In his inaugural speech, the bishop of Rome explained that he chose the name Leo because he sees himself following in the footsteps of Leo XIII, the 19th-century pope who presided over the industrial revolution.
“In our own day, the church offers to everyone the treasury of her social teaching in response to another industrial revolution and to developments in the field of artificial intelligence that pose new challenges for the defense of human dignity, justice and labor,” the 21st-century Leo said.
He sees the negative impact the technology is already having on society and its potential for abuse. Consider how Google was so committed to spreading leftism with its first AI offering, Gemini, that it inserted “diversity” into everything. Users who asked for images of the Founding Fathers were shown Black men. A Black woman was generated to illustrate what a Viking looked like. The distortion of history was too obvious to ignore.
As the technology improves, the manipulation will become more subtle. Big Tech’s opaque computer code will supplant millions of jobs, and the transition may not be pleasant. The industrial revolution’s elimination of millions of tedious jobs was also marked by unrest, but society did adapt and prosper.

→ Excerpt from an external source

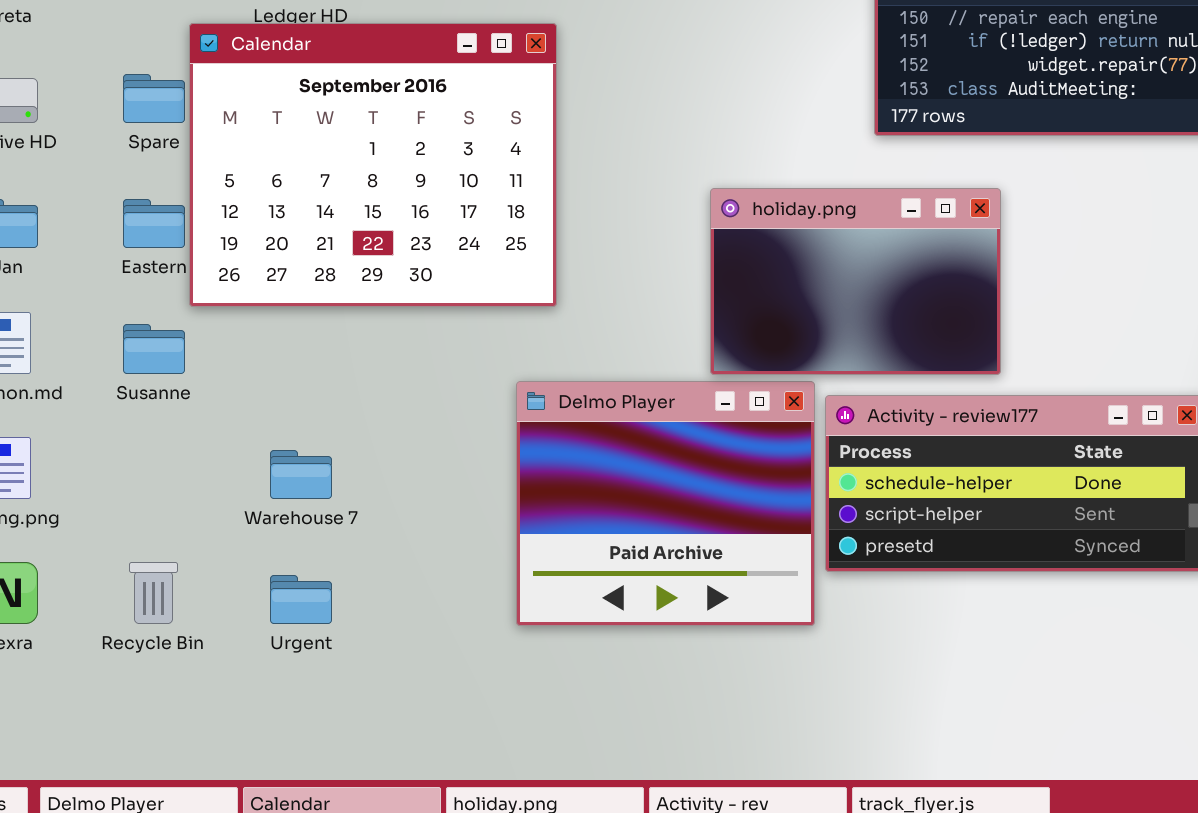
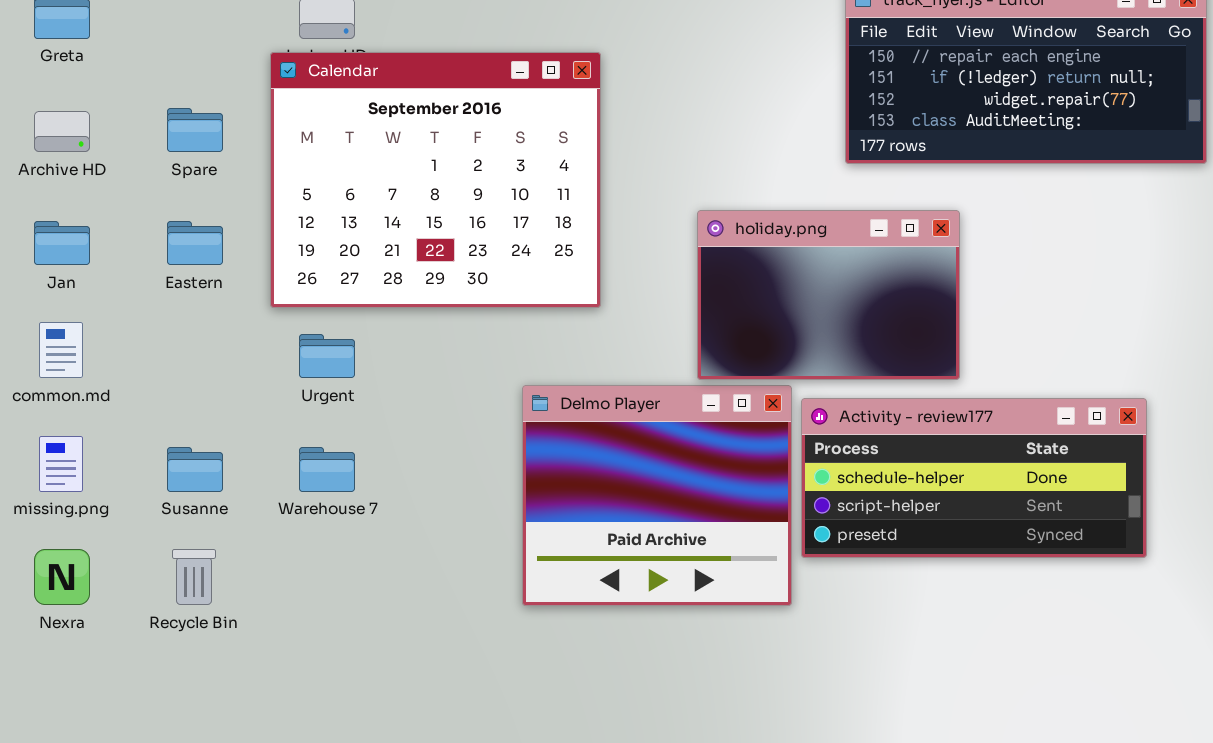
Calendar: [189,23,557,307] -> [270,52,601,308], moved
Susanne: [123,324,185,374] -> [167,447,223,492], moved
Urgent: [270,575,332,624] -> [299,334,355,378], moved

Perhaps the most promising adaptation would be a return to the basics in the schoolhouse. AI’s proliferation ought to force teachers to bring back in-class writing assignments using old-fashioned pen and paper. Classroom discussions will be the only way to verify whether students have really learned the material.
Traditional schools and homeschooling have already surged in popularity as parents rediscover the value of classical education. It remains the timeless answer to humanity’s newest challenge.
As this transition continues, it will be good to know that someone besides a handful of Silicon Valley tech entrepreneurs will be thinking through the moral implications of AI policy.